Sorry I haven’t written. I’ve been busy back at work. Things have been hard. My wife had told me last week that she was pregnant. We were not trying nor did we expect it. At first I was shocked. Slowly I became excited at the thought of having another kid. We told the kids and they seem excited. Well that was last week. This week has not been good.Unfortunetly we found out she lost the baby. It hurts seeing her so disraght over it. I cannot do much but try to comfort her. I’m not even sure how I am taking it. I have been sleeping alot and I think thats why. I cannot seem to get enough sleep, which is the complete opposite of me normally.On top of this, it seems that my PTSD is making a comeback. I am etremely agitated and snap at the slightest thing. I cannot wait till we can move to Alaska and get away from this place. This job has brought out the worst in me. Luckily my wife has made the best of it and keeps herself busy. Normally I hate how much time she spends helping the family readiness group but now I think it will help her cope. Well thats what has been going on. I want to try and keep up with the blog but sometimes life just comes first.
One of the problems with PTSD is how to treat it. Drug treatment, cognitive therapy, group therapy, exposure therapy, desensitization, acupuncture, and numerous other types of treatments. Every person is different in their own way, so they will respond different to certain treatments. Currently I am on a drug treatment and one on one counseling. I have just started the counseling so I can not comment on it’s effectiveness as of yet. I have been put on so many different medications over the past 2 years and I am just now at a point where my family and myself can see they are working. The fact that it has taken so long is horrible. The problem is drugs arent always the answer. I know from experience the drugs do help me, but they cant cure the problem. The one thing I could never bring myself to do is actually talk to someone. I am a very closed in type of person. I do not share my feelings. Failing to open up has caused my feelings to fester and eventually take over. I am beginning to open up to my therapist, even giving her a link to my blog. I open up more writing or typing then I do in person. Maybe it’s because I do not have to see a face judging me.
As for my anxiety, I have decided to try and find hobbies to concentrate on and relax. I have began putting together models with my son. This is a relaxing activity and also gives me good one on one time with my son. I am also very much into electronics. I like to root (the “jail breaking” of the android operating system) my phones and tablets, customizing them to my likes. This takes time to learn and is very relaxing to me. It helped me create an Android application for my blog. So far these few things seem to be working. People are noticing I am much more calm now.
What has helped you? I want to open this post up to everyone that follows. I want to know what you have tried and if it worked. Let others know your experience so that they might be able to get some ideas.
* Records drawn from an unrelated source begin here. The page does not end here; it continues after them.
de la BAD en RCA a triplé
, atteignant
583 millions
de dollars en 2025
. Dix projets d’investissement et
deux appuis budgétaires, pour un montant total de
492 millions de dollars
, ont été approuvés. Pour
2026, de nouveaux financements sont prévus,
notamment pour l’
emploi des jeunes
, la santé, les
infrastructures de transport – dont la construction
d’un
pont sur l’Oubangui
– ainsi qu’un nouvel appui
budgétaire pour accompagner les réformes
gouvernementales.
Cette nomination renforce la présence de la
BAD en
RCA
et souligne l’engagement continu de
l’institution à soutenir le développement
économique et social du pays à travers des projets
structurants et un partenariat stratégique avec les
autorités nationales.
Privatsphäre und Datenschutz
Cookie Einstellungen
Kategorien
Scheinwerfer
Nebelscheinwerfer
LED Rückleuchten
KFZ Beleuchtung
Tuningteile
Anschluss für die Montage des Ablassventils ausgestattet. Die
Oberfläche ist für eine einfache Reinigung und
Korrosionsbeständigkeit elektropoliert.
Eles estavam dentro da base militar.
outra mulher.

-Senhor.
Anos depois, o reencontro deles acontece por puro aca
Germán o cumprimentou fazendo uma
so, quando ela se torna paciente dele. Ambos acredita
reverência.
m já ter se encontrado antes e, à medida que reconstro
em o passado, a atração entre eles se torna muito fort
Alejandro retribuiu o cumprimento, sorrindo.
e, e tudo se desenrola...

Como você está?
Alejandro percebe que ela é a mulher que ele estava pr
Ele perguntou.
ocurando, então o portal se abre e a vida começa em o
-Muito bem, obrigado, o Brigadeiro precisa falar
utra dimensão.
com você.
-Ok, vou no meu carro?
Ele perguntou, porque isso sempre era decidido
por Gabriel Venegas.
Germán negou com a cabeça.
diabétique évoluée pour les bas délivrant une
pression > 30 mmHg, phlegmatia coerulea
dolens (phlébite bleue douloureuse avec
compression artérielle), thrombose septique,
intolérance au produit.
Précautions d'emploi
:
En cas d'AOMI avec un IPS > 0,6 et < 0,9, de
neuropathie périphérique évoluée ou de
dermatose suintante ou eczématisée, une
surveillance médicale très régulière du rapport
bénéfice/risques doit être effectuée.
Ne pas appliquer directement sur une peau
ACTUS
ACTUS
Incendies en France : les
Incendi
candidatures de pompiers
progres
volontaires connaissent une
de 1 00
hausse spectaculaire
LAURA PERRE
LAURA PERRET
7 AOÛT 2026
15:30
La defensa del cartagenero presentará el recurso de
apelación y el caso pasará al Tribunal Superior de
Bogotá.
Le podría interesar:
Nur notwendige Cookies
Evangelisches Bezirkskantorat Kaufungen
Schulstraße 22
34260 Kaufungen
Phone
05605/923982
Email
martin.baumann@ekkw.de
Today I texted my Mom and Foster Mom Happy Easter. I got a reply back from my foster mom Pam ” Thank you. Who is this? I lost all my contacts.” I told her who it was and she then told me why she lost her contacts. The other night her and her husband Dennis’s house burnt down. She lives in the middle of nowhere Arkansas in the Ozarks. The only fire dept is volunteer and the roads to her house are not very accessible. So they were not quick to respond. She raises Pomeranians and has several other breeds of dogs. Unfortunately she lost 4 dogs in the fire. I know to me animals are like children. Losing 4 dogs on top of losing everything you own is one of the most horrible things I could imagine. I am grateful her and Dennis made it out safe though. I am sending a check to help them. I need to find out the tax legalities of accepting donations to my paypal account. I want to help as much as possible. They have to take a couple weeks off work and are staying with her mom at the moment. They are going to need to replace everything they owned. Does anyone know how I can go about trying to get donations without a big deal from the IRS? If you would like to help financially or anything please let me know. Please pray for them. I wouldn’t be where I am today if it wasn’t for her. She took me in when I was 13 and helped me to grow up and get away from the path I was taking. This is a tragedy and could possibly cause them to have PTSD. Another reason I am putting this on my blog. PTSD is not only from combat it can come from any traumatic event.